Qui appuie sur le bouton ? Par deux fois encore, le Parlement fait preuve d'ouverture. La première concession vise à répondre à l'interrogation maintes fois formulées par le commissaire Barnier: 'Qui appuie sur le bouton ?' Le groupe libéral ADLE, le plus en pointe sur cette question, accepte que le Conseil joue un rôle encadré. La Commission européenne sera, en règle générale, responsable de valider les plans de résolution concoctés par le comité unique. Mais, si l'institution européenne est d'avis que le Fonds doit contribuer davantage à la résolution d'une banque, le Conseil Écofin pourra émettre une objection et demander au comité unique de revoir sa copie.

Comme le réclame le PE, la procédure de validation des plans de résolution devra être - le moins possible - sujette aux manœuvres politiques afin de favoriser une égalité de traitement quelle que soit l'origine d'une banque. Elle ne devra pas non plus durer plus d'un week-end, entre la fermeture des marchés aux États-Unis le vendredi soir et leur réouverture le lundi matin en Asie. De fait, une rationalisation s'opère: la Commission et le Conseil disposeront chacun de 12 heures pour émettre une objection aux plans de résolution.

Une autre concession importante du PE concerne la procédure d'adoption des contributions des banques au Fonds SRF. « Sur la question des contributions au fonds, on a passé très très longtemps », indique cette source. « Trois heures », selon M. Barnier.
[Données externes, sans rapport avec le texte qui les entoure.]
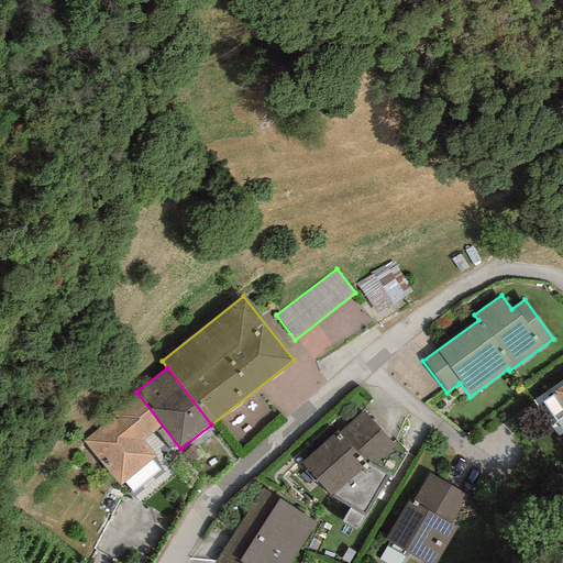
[(562,385),(553,392),(562,405),(562,385)]
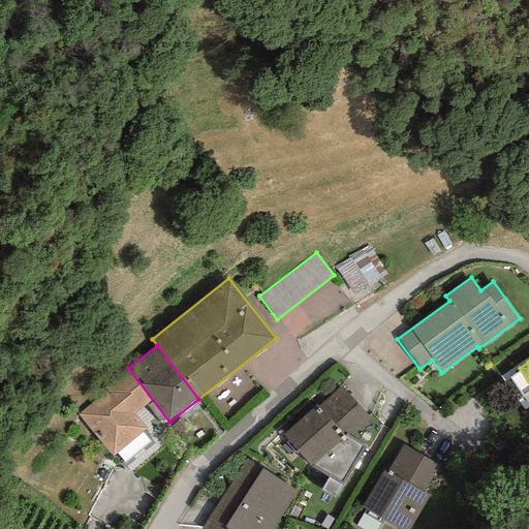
[(147,430),(134,413),(151,401),(130,375),(79,414),(112,457),(147,430)]
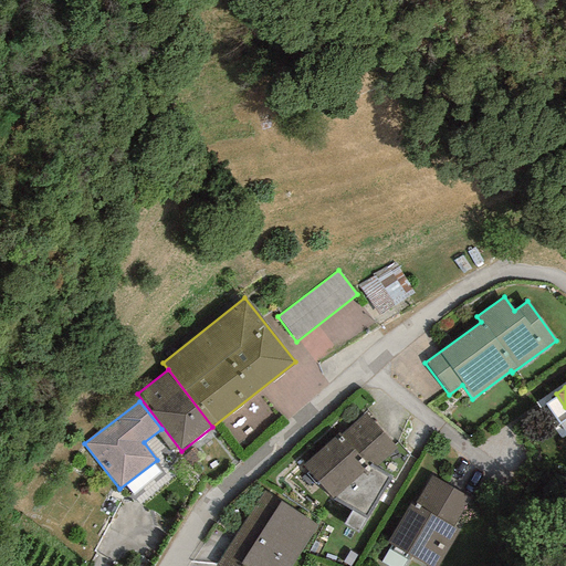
[(396,448),(365,413),(339,435),(338,432),(302,465),(332,500),(366,519),(390,478),(374,469),(396,448)]
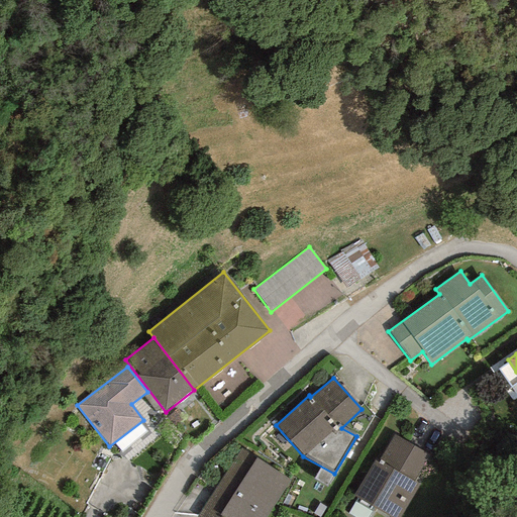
[(377,462),(374,460),(353,495),(357,497),(355,501),(374,512),(376,509),(389,516),(400,516),(419,486),(413,482),(429,455),(394,434),(377,462)]
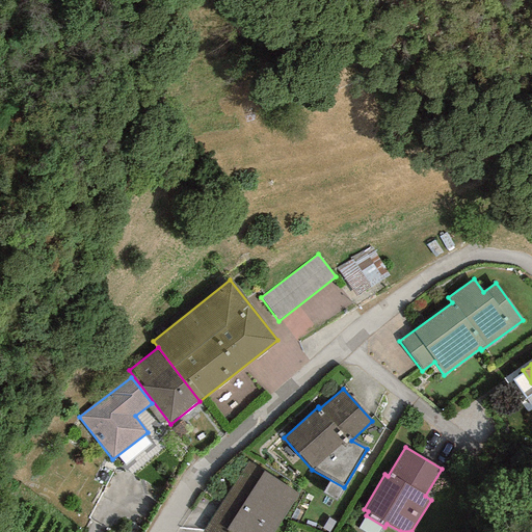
[(274,531),(298,495),(247,461),(202,531),(274,531)]
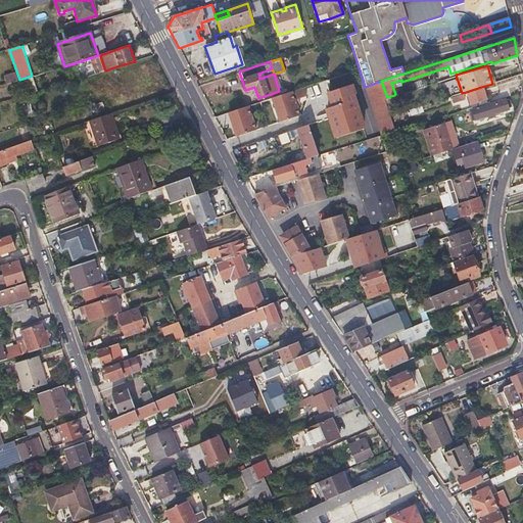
[(5,75),(6,84),(18,83),(17,73),(5,75)]
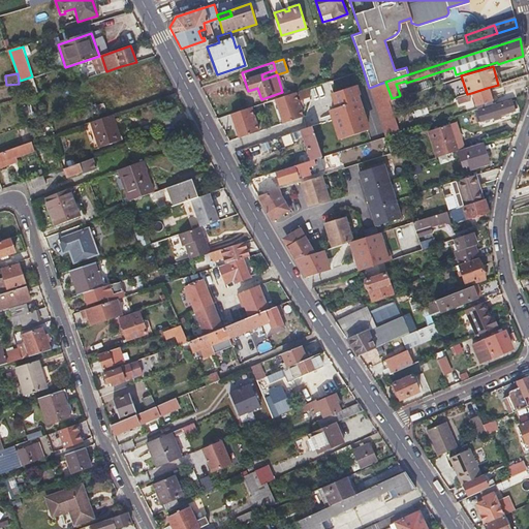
[(385,82),(369,88),(384,136),(399,132),(390,105),(389,102),(387,99),(392,98),(385,82)]
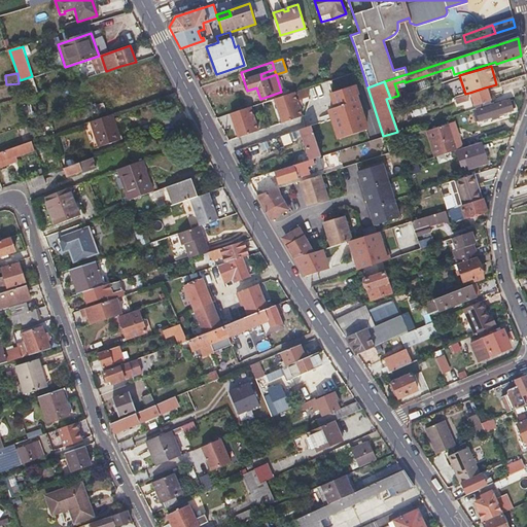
[(353,84),(329,93),(335,107),(328,109),(338,138),(363,130),(353,96),(356,95),(353,84)]
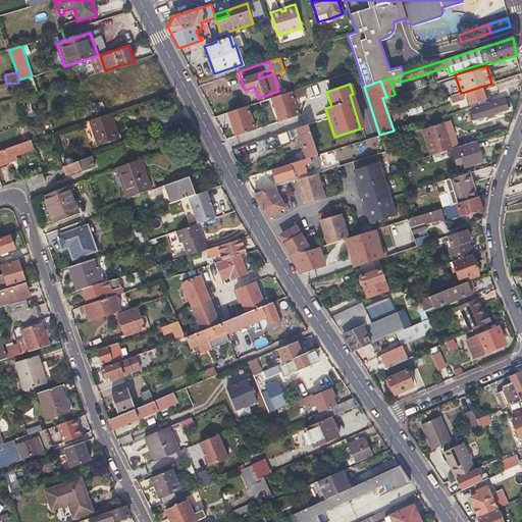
[(302,87),(270,97),(278,121),(298,114),(294,104),(293,99),(296,98),(304,95),(302,87)]
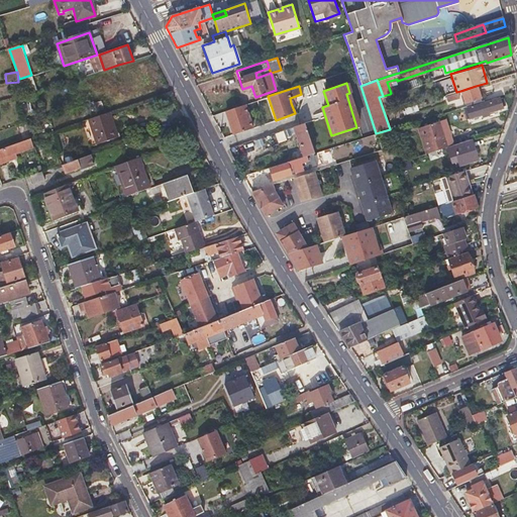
[(466,105),(474,103),(481,101),(476,86),(460,91),(466,105)]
M. Giegold est l'eurodéputé le plus actif sur cette question chaude pour la France qui craint que ses grandes banques universelles aient à payer davantage que les autres. L'écologiste allemand plaide pour un véritable droit de regard du PE sur la méthodologie qui sera utilisée. « Nous avons obtenu très peu », a-t-il admis, après coup. La mesure d'exécution que la Commission proposera courant 2014 pour mettre en musique cette méthodologie demeurera une compétence exclusive des États. M. Giegold est néanmoins persuadé que le PE sera en mesure de prendre ce texte « en otage » parce qu'il sera lié à une autre mesure d'exécution, découlant de la directive 'BRRD' harmonisant les régimes nationaux de résolution dans l'ensemble de l'UE et sur laquelle les députés disposeront d'un véritable droit de regard.
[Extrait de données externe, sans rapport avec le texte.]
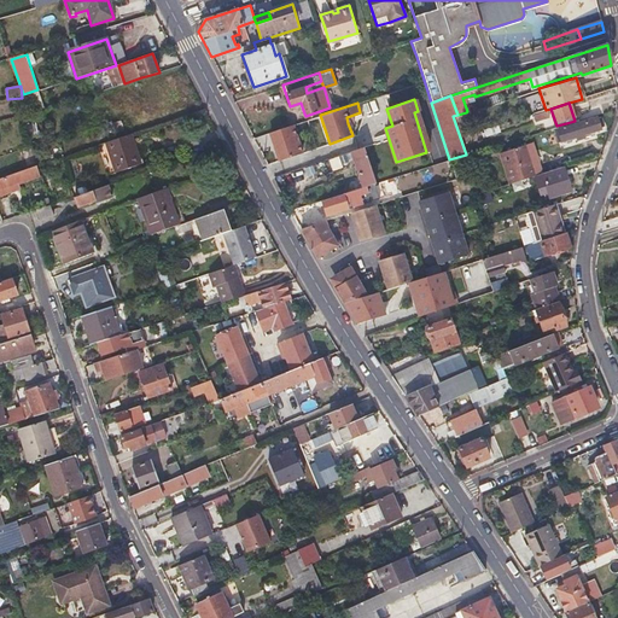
[(532,116),(534,118),(534,121),(548,117),(546,111),(532,116)]
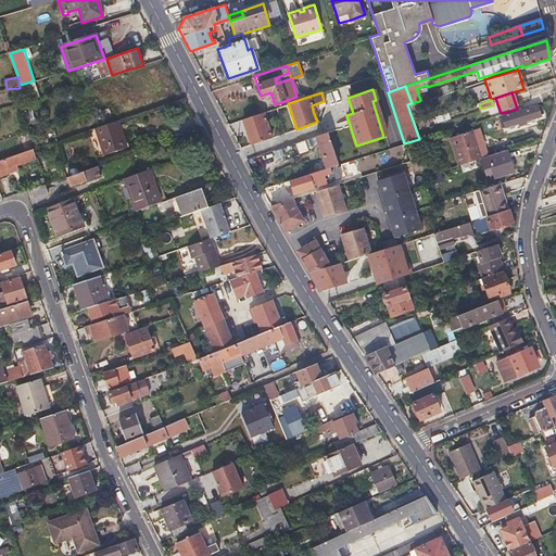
[(421,106),(419,101),(412,103),(407,104),(408,108),(409,111),(421,106)]
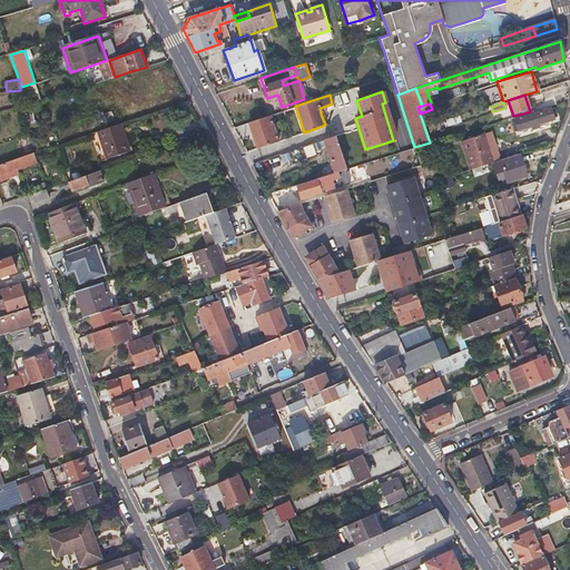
[(530,126),(531,127),(531,129),(538,127),(537,124),(552,118),(549,109),(514,119),(518,130),(530,126)]
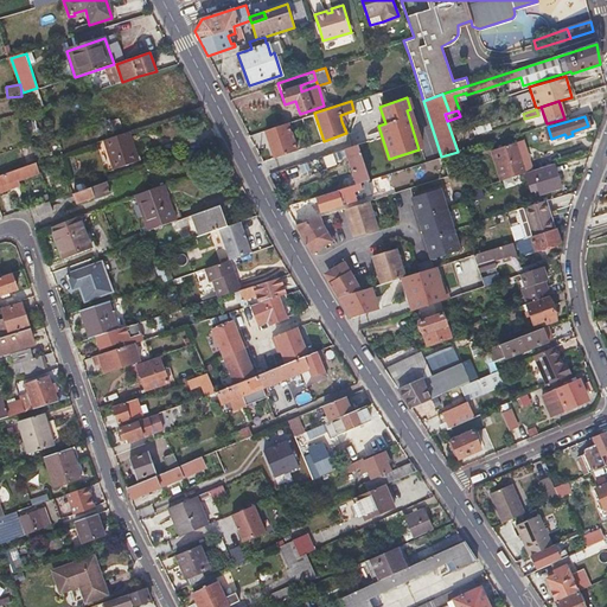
[(287,122),(264,129),(274,158),(296,149),(287,122)]
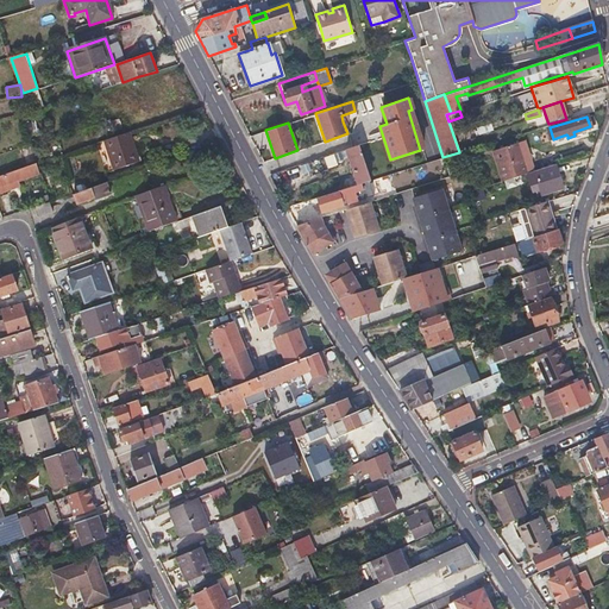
[(107,140),(112,155),(117,170),(140,162),(131,132),(107,140)]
Le PE s'adresse au Conseil: à votre tour maintenant. Il veut que les deux ministres abattent leurs cartes sur la question de la gouvernance interne du comité unique de résolution et du rythme de constitution et de mutualisation du Fonds SRF. « Je n'ai pas de mandat pour bouger », répond M. Dijsselbloem. Les eurodéputés lui rétorquent que le PE a fait plus de la moitié du chemin et que ses concessions sont conditionnées à d'autres que formuleront les États membres.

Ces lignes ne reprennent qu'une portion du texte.